During respiration breakdown of glucose in cytosol occurs both by glycolysis (about 2/3) as well as by oxidative pentose phosphate pathway (about 1/3). Pentose phosphate pathway was described by Warburg, Dickens and Lipmann (1938). Hence, it is also called Warburg-Dickens-Lipmann pathway. It takes place in cytoplasm of mature plant cells. It is an alternate way for breakdown of glucose (Figure 14.15).
Pentose Phosphate Pathway img 1

It is also known as Hexosemonophosphate shunt (HMP Shunt) or Direct Oxidative Pathway. It consists of two phases, oxidative phase and non-oxidative phase. The oxidative events convert six molecules of six carbon Glucose-6-phosphate to 6 molecules of five carbon sugar Ribulose-5 phosphate with loss of 6CO2 molecules and generation of 12 NADPH + H+ (not NADH).

The remaining reactions known as non-oxidative pathway, convert Ribulose-5-phosphate molecules to various intermediates such as Ribose-5-phosphate(5C), Xylulose-5-phosphate(5C), Glyceraldehyde-3 phosphate(3C), Sedoheptulose-7-Phosphate (7C), and Erythrose-4-phosphate (4C). Finally, five molecules of glucose-6-phosphate is regene-rated (Figure 14.16). The overall reaction is:

6 × Glucose-6-Phosphate + 12NADP+ + 6H2O

5 × Glucose-6-Phosphate + 6CO2 + Pi + 12NADPH + 12H+

Pentose Phosphate Pathway img 2
The net result of complete oxidation of one glucose-6-phosphate yield 6CO2 and 12NADPH + H+. The oxidative pentose phosphate pathway is controlled by glucose-6-phosphate dehydrogenase enzyme which is inhibited by high ratio of NADPH to NADP+. Significance of pentose phosphate pathway.

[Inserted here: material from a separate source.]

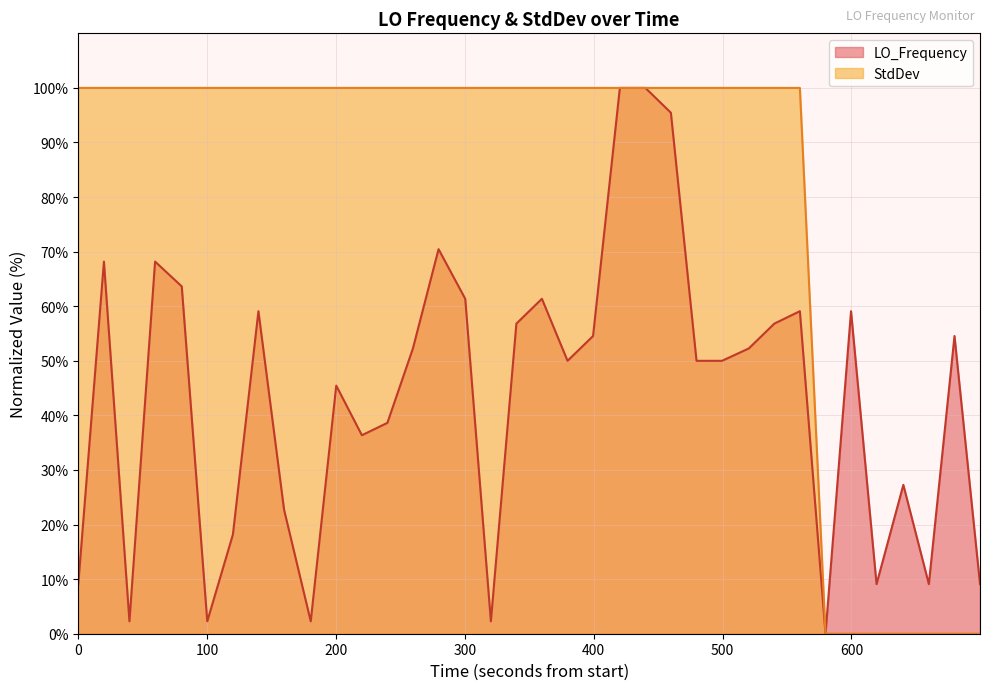

What is the greatest value displayed?

100.0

  1. HMP shunt is associated with the generation of two important products, NADPH and pentose sugars, which play a vital role in anabolic reactions.
  2. Coenzyme NADPH generated is used for reductive biosynthesis and counter damaging the effects of oxygen free radicals
  3. Ribose-5-phosphate and its derivatives are used in the synthesis of DNA, RNA, ATP, NAD+, FAD and Coenzyme A.
  4. Erythrose is used for synthesis of anthocyanin, lignin and other aromatic compounds.
  5. It plays a role on fixation of CO2 in photosynthesis through RUBP.